### WORK TO BE COMPLETED
Would you retype the whole listing exactly, leaving its pictures out?

### DATA TO PROCESS
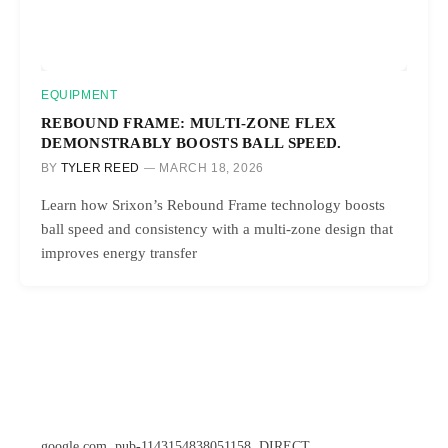
EQUIPMENT
REBOUND FRAME: MULTI-ZONE FLEX
DEMONSTRABLY BOOSTS BALL SPEED.
BY
TYLER REED
MARCH 18, 2026
Learn how Srixon’s Rebound Frame technology boosts
ball speed and consistency with a multi-zone design that
improves energy transfer
google.com, pub-1143154838051158, DIRECT,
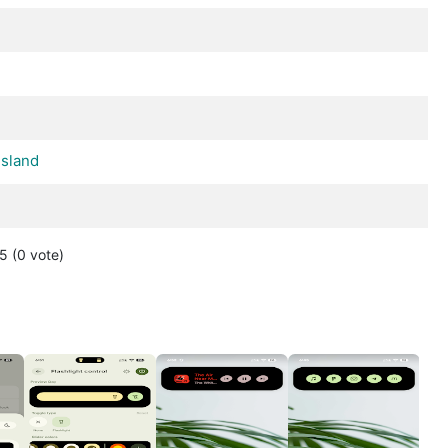
d
sland
 5
(0
vote
)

### ANSWER AREA
EQUIPMENT
REBOUND FRAME: MULTI-ZONE FLEX
DEMONSTRABLY BOOSTS BALL SPEED.
BY
TYLER REED
MARCH 18, 2026
Learn how Srixon’s Rebound Frame technology boosts
ball speed and consistency with a multi-zone design that
improves energy transfer
google.com, pub-1143154838051158, DIRECT,
d
sland
 5
(0
vote
)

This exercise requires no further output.